Magnetic susceptibility

Magnetic susceptibility at this site also follows the general subdivision into intervals (see “Density and porosity”). Interval 1 has highly variable magnetic susceptibilities varying from 0 to a maximum of 600 × 10–5 SI units. Susceptibilities vary over short distances, and individual peaks from locations associated with a high influx of volcaniclastics correlate with the higher values. Interval 2 reveals a highly variable but generally high level of magnetic susceptibility. Values on average lie around 500 × 10–5 SI units with lower limits around 300 × 10–5 SI units and maxima up to 750 × 10–5 SI units. Zone 3 has lower magnetic susceptibilities with a maximum of 220 × 10–5 SI units but averages ~120 × 10–5 SI units. High susceptibility values may be associated with a higher concentration of magnetic minerals because of the proximal location of the Tiarei River, which brings in a high influx of generally fine to coarse sand-size volcaniclastic material.


See “Resistivity” in the “Maraa western transect” chapter.

Diffuse color reflectance spectrophotometry

In the last deglacial sequence at Site M0023, color reflectance values range from 25 to 79 L* units (Fig. F14). No clear downhole trends can be observed in Hole M0023B. Highest values of L* in Unit I (up to 79 L* units) originate from measurements on massive Porites corals in Sections 310-M0023A-5R-1 and 6R-1 (6.7–9.9 mbsf).
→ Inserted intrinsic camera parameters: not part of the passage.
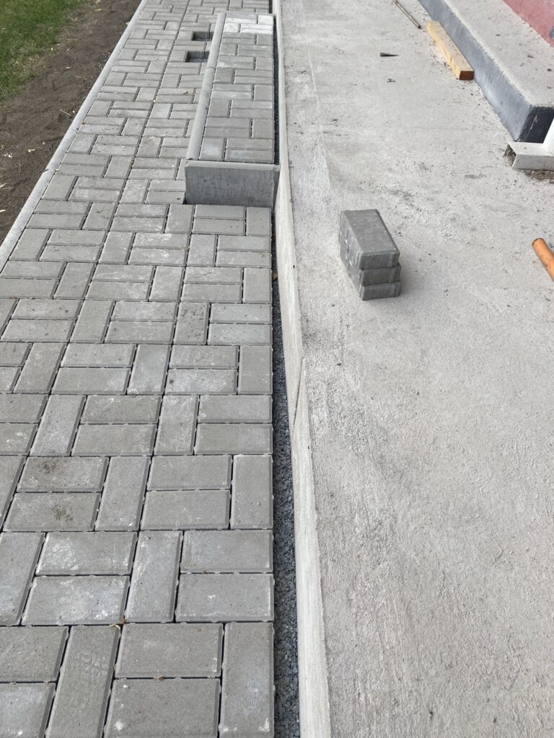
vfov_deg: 67.3
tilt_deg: -46.1
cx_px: 277
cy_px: 369
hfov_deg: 53.1
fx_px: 555
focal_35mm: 26
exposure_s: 1/390
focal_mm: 4.25
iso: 32
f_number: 1.8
In Unit II (Cores 310-M0023A-15R through 16R; below 27.4 mbsf), color reflectance again has L* values up to 79 L* units. This interval corresponds to the coralgal framework that includes Acropora, Porites, and faviid corals.

Hole-to-hole correlation

Holes M0023A and M0023B are located several meters away from each other. Clear correlation of Intervals 1 and 2 is made based on density and magnetic susceptibility changes (Fig. F15).